It’s that time of year again when many students will be moving into new flats or preparing to move into halls. An experience that would not be complete without a mandatory trip to IKEA – a trip I have made at the start of every academic year since being at university for those affordable finishing touches, to make any shell of a scruffy room feel like home for the year ahead. However, this year I took a trip to a slightly different furniture outlet: Steptoe’s Yard near St Cyrus. Both are great options for students on a budget but that is where the similarity ends.
At Steptoe’s, you won’t find inspiring model rooms but a maze of furniture, decorations, crockery and appliances crammed into every nook and cranny. You won’t find difficult-to-pronounce Swedish product names that make everything seem that little bit less ordinary, instead there are stickers with lot numbers on almost everything from when they were bought at auction. You won’t find arrows on the floor to guide you around a bright and spacious store, instead you are left to your own devices to navigate the dusty warren of stuff. You won’t find numerous staff in smart blue and yellow uniforms but the friendly yet gruff owner in a flat cap with resident cat and dog wandering around. They both sell almost everything you could possibly need to furnish a home under the same roof. Except at Steptoe’s, it isn’t all under a roof – crockery, ornaments, furniture, spill out of the various buildings into the yard area where they may be drenched by rain but fit for second-hand re-homing nonetheless.
Nothing is priced so you are not drawn into buying things you don’t need and probably don’t even like that much because they are only a couple of quid. At Steptoe’s, the challenge is finding the thing you need; whereas at IKEA, it is resisting all of the things you don’t need. After weaving through the labyrinth of furniture and rifling through things stacked high on top of each other to find a gem you must then take said gem to the owner, Frank Harrison, and let the bargaining commence.

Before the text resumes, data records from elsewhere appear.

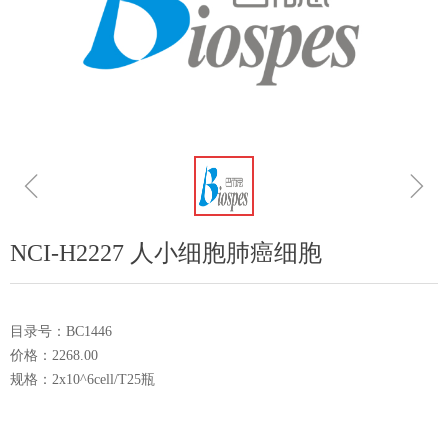
ꁆ
ꁇ
NCI-H2227 人小细胞肺癌细胞
目录号：BC1446
价格：2268.00
规格：2x10^6cell/T25瓶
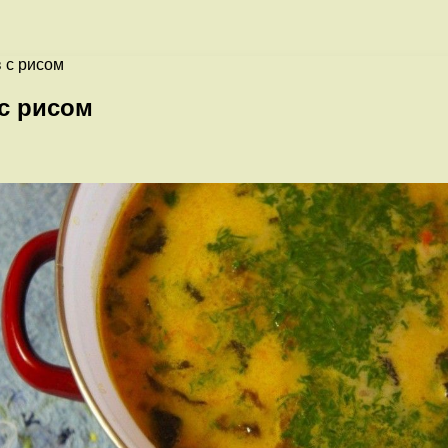
 с рисом
с рисом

In my case, I went with the intention of finding a full length mirror and left with a full length mirror in exchange for a fiver. Yes, there is some wear and tear around the frame which is a gaudy gold colour I intend to transform with paint and yes, the word ‘knob’ was tastefully inscribed in the thick layer of dust coating the glass. But the best thing about this purchase: no packaging. No cardboard to cram into the recycling and no mixed material plastic that is not currently recyclable to feel guilty about. The closest IKEA alternative I could find was the MINDE mirror, and what it lacks in character it makes up for in cost at £19.
Of course, IKEA is a still a very affordable furniture retailer which does consider sustainability and the environmental impact of its existence as a business. But before you go on autopilot to the nearest IKEA for your next home-ware need, why not take a trip to your local savage site and see what second hand treasure you can find. You’ll likely save money, help the environment, and gain a unique and quirky piece of tat that no other student has in their room.
Although each item you find at Steptoe’s is unique, this site near St Cyrus is not the only one where you can find some affordable second-hand home-ware. In Glasgow, just across the Clyde from IKEA, you will find Glasgow Architectural Salvage, less than 3 miles from Byres Road. So why not pop in and pick up some one-offs to compliment your mass-produced necessities from the big blue and yellow box?